Dick Cheney, le vice-président américain, est arrivé à Bagdad sur une visite imprévue au début d'une série de neuf jours de voyage au Moyen-Orient.
Cheney, qui a des liens étroits avec les dirigeants au Moyen-Orient, effectuera une visite à Oman, l'Arabie saoudite, de Jérusalem, les territoires palestiniens et en Turquie lors de sa visite dans la région.
Le but de la visite de Cheney est d'exprimer ses préoccupations sur les prix élevés du pétrole, faire avancer pourparlers israélo-palestiniens, et d'obtenir l'appui pour l'Iraq, où la guerre a commencé, il ya cinq ans cette semaine.
"Il est évident que nos efforts continus en Iraq et en Afghanistan seront discutées", John Hannah, conseiller pour la sécurité nationale de Cheney, déclarait dimanche.
Cheney devait rencontrer le général David Petraeus, le top US US Commandant en Iraq, et Ryan Crocker, US Ambassadeur, ainsi que des entretiens avec Nuri al-Malki, le Premier ministre irakien, et d'autres personnalités politiques irakiennes
'Rich ordre du jour "
"Paix au Moyen-Orient, l'Iran, la situation en Syrie, au Liban, à la violence dans la bande de Gaza, de l'énergie - c'est une liste très longue et riche ordre du jour."
Cheney va renforcer le message de la visite de George Bush, le président des Etats-Unis, en janvier et Condoleezza Rice, la secrétaire d'Etat, au début de ce mois, dans un intensifié diplomatique push-up pour les Israéliens et les Palestiniens à aller de l'avant sur les efforts de paix, a porté un coup dur Par la violence à Gaza et en Israël.
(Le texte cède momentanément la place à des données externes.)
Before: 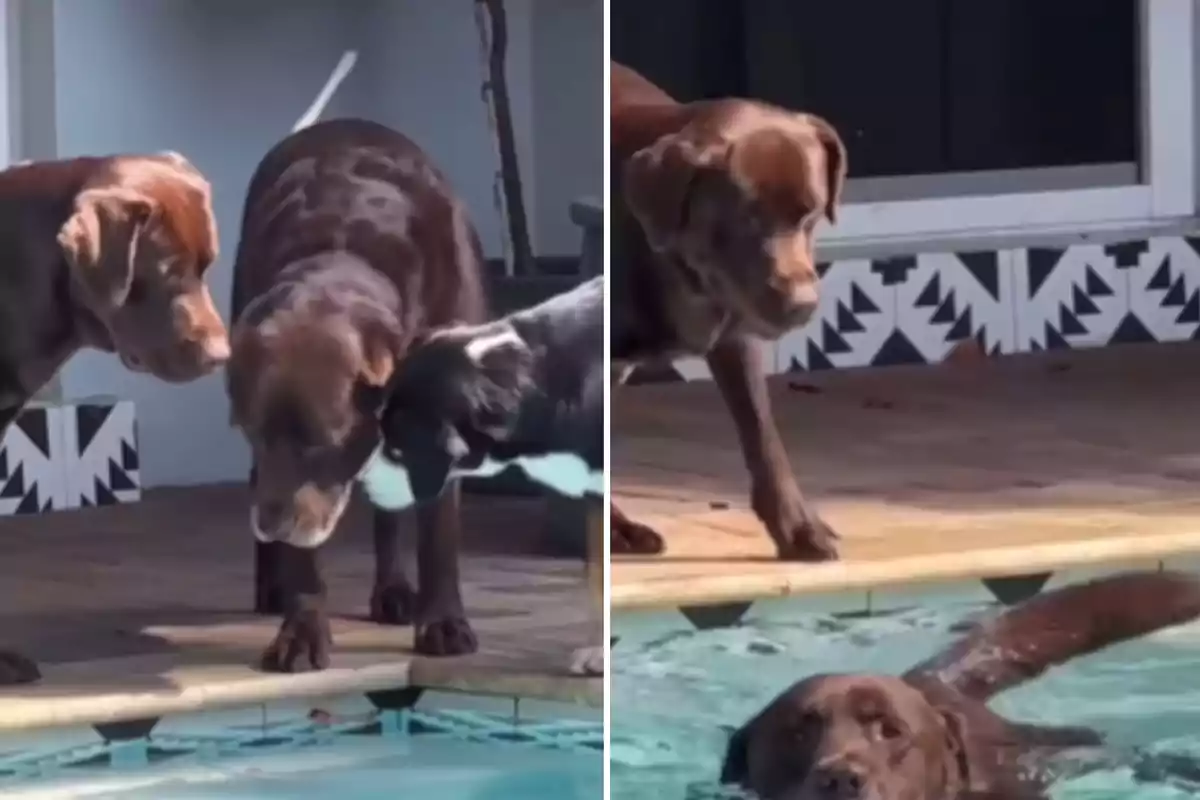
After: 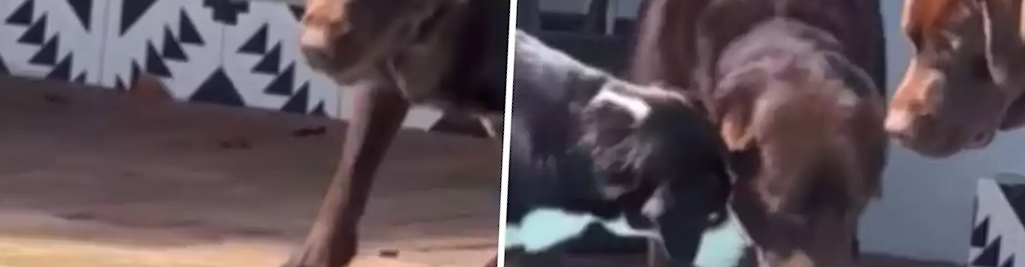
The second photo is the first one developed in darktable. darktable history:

"L'état d'esprit a incroyablement dégradée au cours des six dernières semaines que le président était là," Jon Alterman, directeur du programme Moyen-Orient au Center for Strategic and International Studies, said.
«De l'extérieur, c'est très difficile de voir que la secrétaire Rice a réussi à arrêter le glissement, même sans parler de faire avancer les choses vers l'avant. My guess est le vice-président sera en mesure d'arrêter la glissade si pas forcément mettre les choses sur la bonne voie», at-il Dit
En Arabie saoudite, Cheney va discuter avec le roi Abdallah d'énergie que les prix records du pétrole souche de l'économie américaine, mais il n'était pas prévu de réitérer l'appel lancé par Bush pour Opec d'accroître la production.
"Je ne suis pas sûr qu'il va chercher autre chose qu'une bonne et une discussion approfondie sur la situation actuelle de la demande énergétique mondiale,« un haut responsable américain a dit.
Les États-Unis veulent de l'Arabie saoudite, et d'autres alliés arabes comme l'Égypte, de mettre en place une présence diplomatique en Irak en nommant un ambassadeur et de l'ouverture d'une ambassade à Bagdad.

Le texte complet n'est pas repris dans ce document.